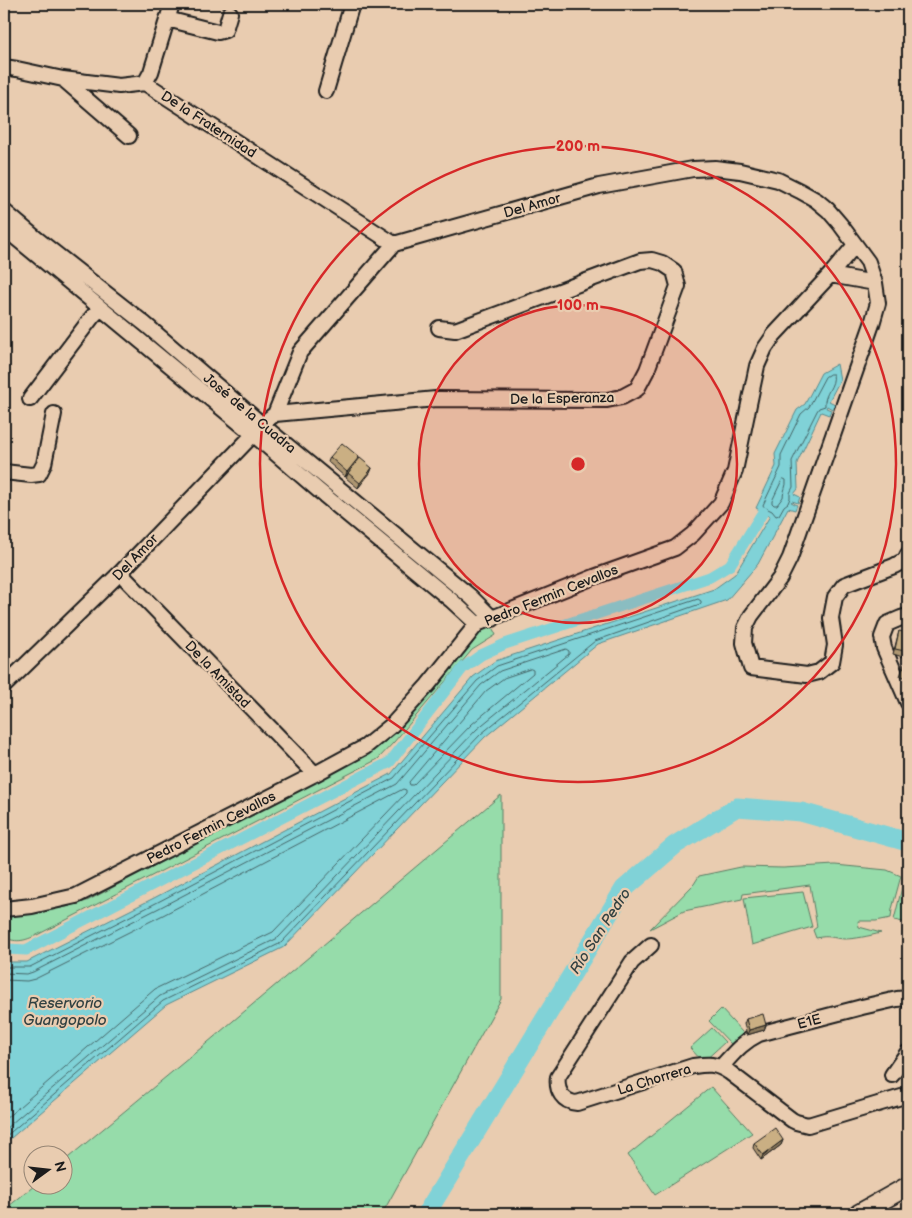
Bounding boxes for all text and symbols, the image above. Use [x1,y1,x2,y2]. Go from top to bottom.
street label: De la Fraternidad [158,87,260,162]
text: 200 m [556,137,600,156]
street label: Del Amor [502,189,563,222]
text: 100 m [557,296,599,315]
street label: José de la Cuadra [200,370,299,457]
street label: De la Esperanza [510,389,614,408]
centre of rings [569,455,587,473]
street label: Del Amor [109,530,162,584]
street label: Pedro Fermin Cevallos [482,561,621,630]
street label: De la Amistad [181,637,254,712]
street label: Pedro Fermin Cevallos [144,787,279,867]
water label: Río San Pedro [566,885,635,978]
water label: Reservorio Guangopolo [23,994,107,1030]
street label: E1E [795,1010,823,1033]
street label: La Chorrera [615,1060,693,1099]
north arrow [22,1146,72,1196]
text: N [51,1159,70,1174]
★ ★ ★ ★ ★ ★ ★
_Work instruction:_ Reproduce the data above exactly, leaving out any picture in it.

_Exercise solution:_
Bounding boxes for all text and symbols, the image above. Use [x1,y1,x2,y2]. Go from top to bottom.
street label: De la Fraternidad [158,87,260,162]
text: 200 m [556,137,600,156]
street label: Del Amor [502,189,563,222]
text: 100 m [557,296,599,315]
street label: José de la Cuadra [200,370,299,457]
street label: De la Esperanza [510,389,614,408]
centre of rings [569,455,587,473]
street label: Del Amor [109,530,162,584]
street label: Pedro Fermin Cevallos [482,561,621,630]
street label: De la Amistad [181,637,254,712]
street label: Pedro Fermin Cevallos [144,787,279,867]
water label: Río San Pedro [566,885,635,978]
water label: Reservorio Guangopolo [23,994,107,1030]
street label: E1E [795,1010,823,1033]
street label: La Chorrera [615,1060,693,1099]
north arrow [22,1146,72,1196]
text: N [51,1159,70,1174]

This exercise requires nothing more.